4. Open LLMs do not have good support for function calling. Mixtral looks to be the best however it's also the largest model at 22Gb.
5. All main frameworks used on this project Ollama , CrewAI and Langchain are still under active development.

Appendix 1. - Augmenting with RAG (Retrieval augmented generation)

LLMs tend to confabulate if they don't have the requested information acquired during the training phase. As an example if you ask the main Mistral LM for a meal recipe on which it was not trained with proper data it will make something up. To avoid that, Retrieval Augmented Generation (RAG) is used as a technique where the data (in this case the recipes) are stored in a vector databased and the LLM can read form the database by doing a similarity search.

For this implementation the ChromaDB database and the Nomic-embedding LLM model was used to build the embeddings from the recipe documents on a website. You can pick you favorite cooking website.
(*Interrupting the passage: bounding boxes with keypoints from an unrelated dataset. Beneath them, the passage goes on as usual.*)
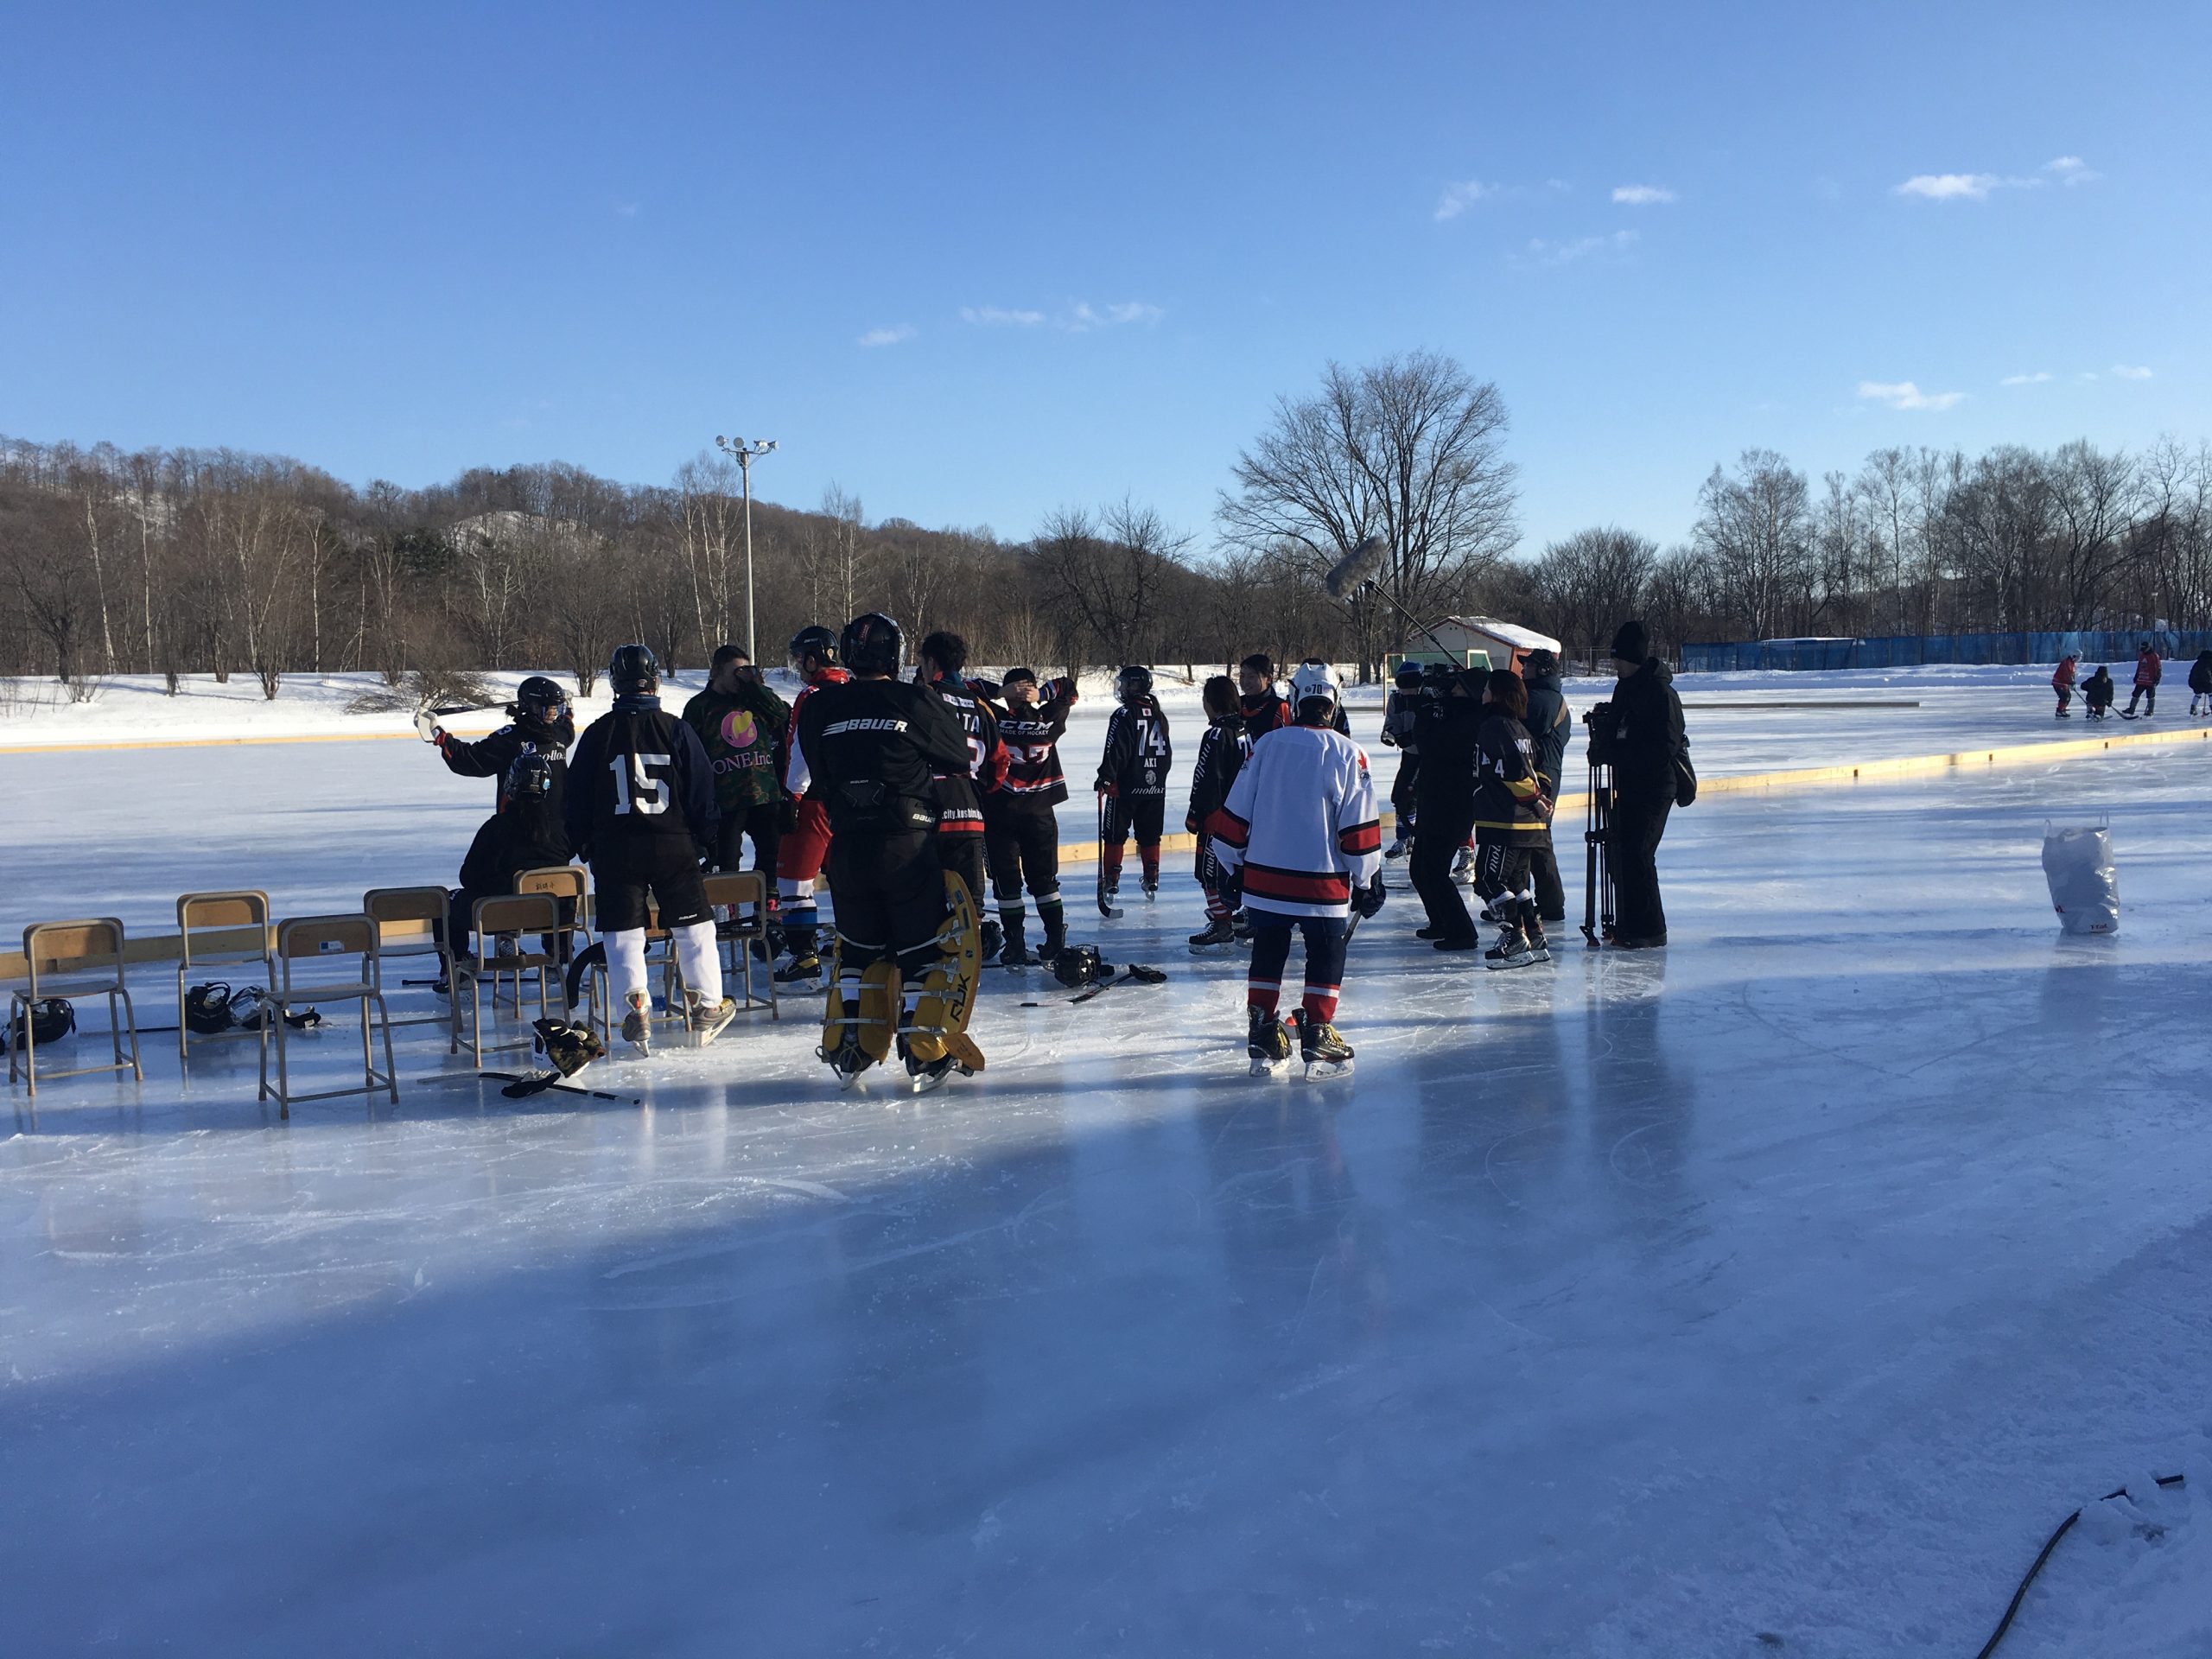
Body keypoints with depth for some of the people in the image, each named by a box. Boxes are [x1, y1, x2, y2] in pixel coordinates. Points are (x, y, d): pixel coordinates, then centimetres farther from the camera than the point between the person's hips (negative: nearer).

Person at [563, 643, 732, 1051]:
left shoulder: (597, 734, 0)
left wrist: (585, 846, 16)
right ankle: (706, 1009, 16)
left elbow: (578, 800, 5)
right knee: (695, 927, 11)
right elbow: (702, 792, 1)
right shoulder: (676, 730, -3)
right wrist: (704, 842, 11)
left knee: (622, 935, 7)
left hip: (615, 850, 0)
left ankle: (637, 1017, 0)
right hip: (673, 847, 0)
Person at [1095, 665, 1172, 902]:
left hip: (1125, 786, -6)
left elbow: (1115, 752, -17)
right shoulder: (1159, 716, 9)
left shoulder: (1123, 715, -14)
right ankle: (1152, 877, 13)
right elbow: (1167, 752, 15)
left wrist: (1105, 778, -8)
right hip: (1155, 787, 6)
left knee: (1115, 834, 3)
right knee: (1150, 835, 13)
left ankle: (1111, 879, 3)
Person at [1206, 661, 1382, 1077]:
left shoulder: (1265, 745, -1)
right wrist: (1367, 879, 4)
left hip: (1265, 876, 3)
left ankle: (1262, 1039, 18)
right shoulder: (1346, 753, -7)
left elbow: (1236, 812, 2)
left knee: (1267, 953, 15)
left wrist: (1230, 862, 15)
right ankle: (1316, 1038, 9)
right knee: (1326, 956, 11)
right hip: (1324, 880, -3)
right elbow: (1359, 826, -7)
Obviously this is generic so it can work with any article.

git clone https://github.com/Q-point/Ollama_RAG_web

pip install langchain
pip install langchain-community
pip install gradio

python app.py

The script app.py on the repo above a uses the same pipeline to conduct queries on recipes using replies based on RAG data. This functionality operates independently of the main pipeline at the moment.

Appendix 2. - Adding visual feedback

A Python Flask application that uses the LLM to describe what is sees was implemented as an addon but not integrated with main app.

Appendix 3. - Adding visual feedback

One future addition is to add a third pipeline together with a webapp that generates images based on the provided response using Stable Diffusion. The photo for this project was created using StableDiffusion XL.

CONTAINERS_DIR=/agxorin_ssd/jetson-containers
MODEL_DIR=$CONTAINERS_DIR/data/models/stable-diffusion/models/Stable-diffusion/
sudo chown -R $USER $MODEL_DIR
wget -P $MODEL_DIR https://huggingface.co/stabilityai/stable-diffusion-xl-base-1.0/resolve/main/sd_xl_base_1.0.safetensors
wget -P $MODEL_DIR https://huggingface.co/stabilityai/stable-diffusion-xl-refiner-1.0/resolve/main/sd_xl_refiner_1.0.safetensors

./run.sh $(./autotag stable-diffusion-webui)

using the prompt "A cute ultra realistic llama looking at an apple pie"

Summary

In this project a fully local multimodal multi-agent chatbot with conversational capabilities was designed as a distributed application. The chatbot allows the user to converse using natural speech with local ASR models with LLM agents. In addition the chatbot surveys the environment via a camera and uses a visual description of the frame to assist LLM agents by merging the visual prompt with the speech queries.

Imbuing the chatbot with an agentic character that leverages tools to search the internet or call other APIs increases its effectiveness. Finally the outputs from each agent assembly are passed to a text to speech engine to communicate the findings and replies to the user. This project makes use of multiple state of the art libraries which are continuously evolving as of March 2024.